Sales Prediction Using LSTM and BiLSTM Models: A Deep Learning Approach for Time Series Forecasting
P.A. ArifaResearch Scholar, Department of Computer Science, Karpagam Academy of Higher Education, Coimbatore, India. arifapa5@gmail.com0000-0003-4455-5086
K. DevasenapathyAssociate Professor, Department of Computer Science, Karpagam Academy of Higher Education, Coimbatore, India. senamcet@gmail.com0000-0003-3690-3239
Keywords: Time Series Forecasting, LSTM, BiLSTM, Sales Prediction, Deep Learning, Recurrent Neural Networks.
Abstract
Accurate sales forecasting significantly impacts planning strategies, inventory control, and business operations. Traditional methods of forecasting are often inadequate in recognizing intricate, multidimensional trends over time in sales data. This paper focuses on evaluating the performance of Long Short-Term Memory (LSTM) and Bidirectional LSTM (BiLSTM) networks in forecasting sales time series.

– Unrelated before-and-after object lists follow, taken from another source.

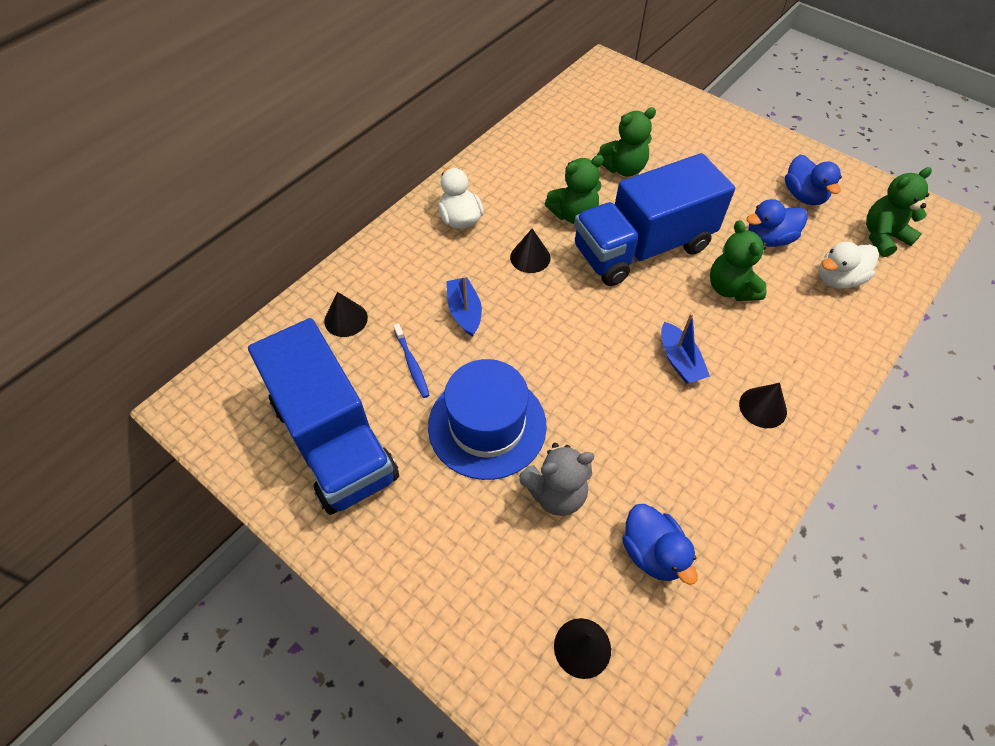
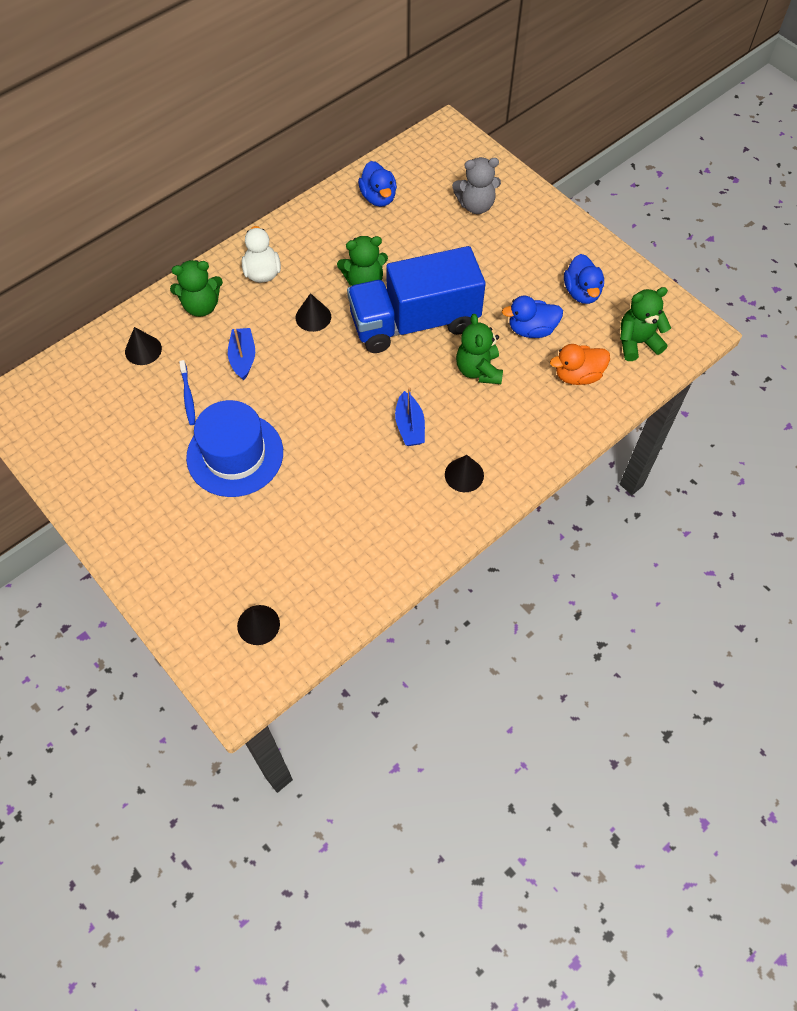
camera: 10 degrees right, 5 degrees up
(334, 440) = (112, 447): blue truck -> none
(556, 493) = (274, 515): grey teddy bear -> grey teddy bear (476, 205)
(623, 168) = (425, 242): green teddy bear -> green teddy bear (201, 306)
(652, 552) = (333, 569): blue duck -> blue duck (378, 197)
(838, 279) = (577, 375): white duck -> orange duck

Due to their sophisticated nature, LSTM and BiLSTM networks are an appropriate choice for sales forecasting since they recognize sequential data patterns and long-range dependencies as well as bidirectional dependencies. This research entails the complete process of sales data from preprocessing and feature engineering to model training using LSTM and BiLSTM networks. Important evaluation metrics such as MAE, RMSE, and MAPE are used to compare the models' performances. Experimental results suggest that BiLSTM significantly outperforms LSTM in recognizing sales fluctuation patterns. This, in turn, generates more accurate forecasts. The results demonstrate the ability of deep learning techniques to improve the precision of sales forecasting and, in turn, assist companies in optimizing resource allocation and increasing profitability. Including factors such as economic indicators, industry benchmarks, and advertising would provide even more value in future model refinement.